Le format de l'œuvre, son titre (avec son article défini = L' Indifférent), ainsi que la disposition de l'homme nous fournissent cependant quelques fragiles indices. Les dimensions du tableau et l'aspect ostentatoire de la posture du gandin font de cette peinture une quasi-planche, comme la spécification d'un type social (en l'occurrence, cantonné aux marges d'une époque revenue de tout, et qui annonce peut-être le Roué de la Régence). Révélatrice, à cet égard, est la disposition de l'Indifférent. Epinglé au centre du subjectile, alors qu'ailes déployées dans ses plus beaux atours il vaguait, l'homme a cessé soudain de papillonner. Balançant entre côté cour et côté jardin où, si l'on préfère, entre engagement et désengagement, l'Indifférent fait profession de ne se piquer de rien. Cette non-affectation du regard, le rétablissement du corps, par la diagonale incurvée des bras, suite a une pirouette effectuée sur les talons, désignent l'attitude de qui s'est mis en tête de traverser son époque en équilibriste. De fait, l'Indifférent n'est que la somme nulle de tensions contraires. Tiraillée entre le désir (sa féminité apparente est démentie par la bosse boursouflant la culotte de soie) et la nostalgie (chez Watteau la lumière est crépusculaire), cette figure, un rien lunaire (et qui annonce d'autres Pierrots), cherche a tirer son épingle du jeu.

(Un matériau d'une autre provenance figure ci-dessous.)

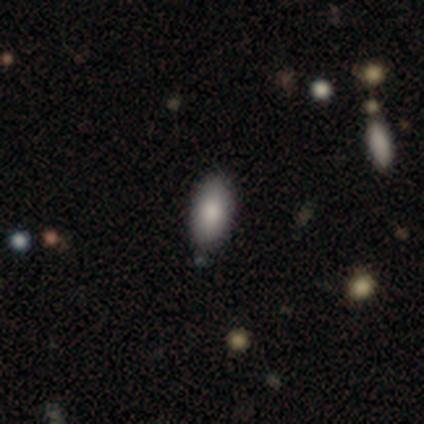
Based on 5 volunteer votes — Volunteers were most divided on "smooth or featured": smooth: 60%, star or artifact: 40%, featured or disk: 0%. More confident: how rounded — in between (100%); merging — none (100%).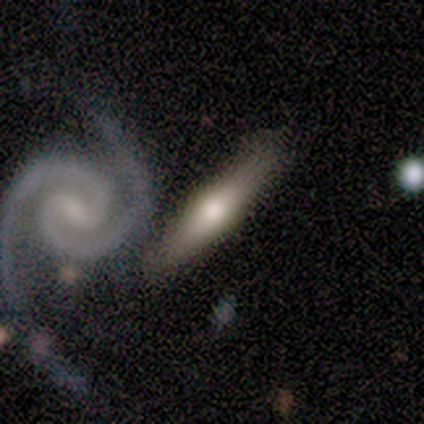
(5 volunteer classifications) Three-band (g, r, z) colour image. It shows a smooth galaxy with no disk features (60%) that is cigar-shaped (100%). Merging: none (80%).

Le sentiment est là, sans doute, pour la première fois dans la peinture : on veut dire que l'artiste ne sert plus un propos étranger à lui-même, n'est au service d'aucune iconographie collective (mythe, religion, pouvoir). Le sujet du tableau compte à peine, qui n'est que le prétexte pour traduire à la fois les regrets et les vaines attentes d'une âme vacante précocement désabusée. Le romantisme s'annonce. Paradoxalement, ce désenchantement nous enchante.
La fête, qui se signifie par une certaine fantaisie dans le costume (chapeau et soulier fleuris, fraise, cape) se voit ici subtilement dépossédée de son caractère, en ce sens que l'habit se conjugue avec les tons de l'automne naissant. Assignés aux pièces nettement circonscrites du vêtement, le rouge et le vert forment, en effet, l'étroit registre chromatique entre les limites duquel se décline, au second plan, la progressive perte de substance du feuillage : le rouge/brun qui gagne n'est-il pas l'indice d'une dévitalisation de la nature ? En bref, L'lndifférent arbore les teintes d'une arrière-saison autant que celles d'une époque. Mixte de couleurs complémentaires où l'entre-deux, une nouvelle fois, se manifeste. Ce décor, qui pourrait être celui de la pastorale (tradition venant de la fin du Moyen âge via la Renaissance), se caractérise ici par la disparition des "fabriques"1. A ce sujet, René Huyghe disait de Watteau : "Tout le décor planté par la raison classique pour nous protéger des mystères et du trouble de la vie sensible s'effondre : les architectures impassibles et rigides font place désormais aux frondaisons ombreuses, aux sous-bois indistincts. Le dogme des vérités éternelles s'efface devant la fuite des heures"2.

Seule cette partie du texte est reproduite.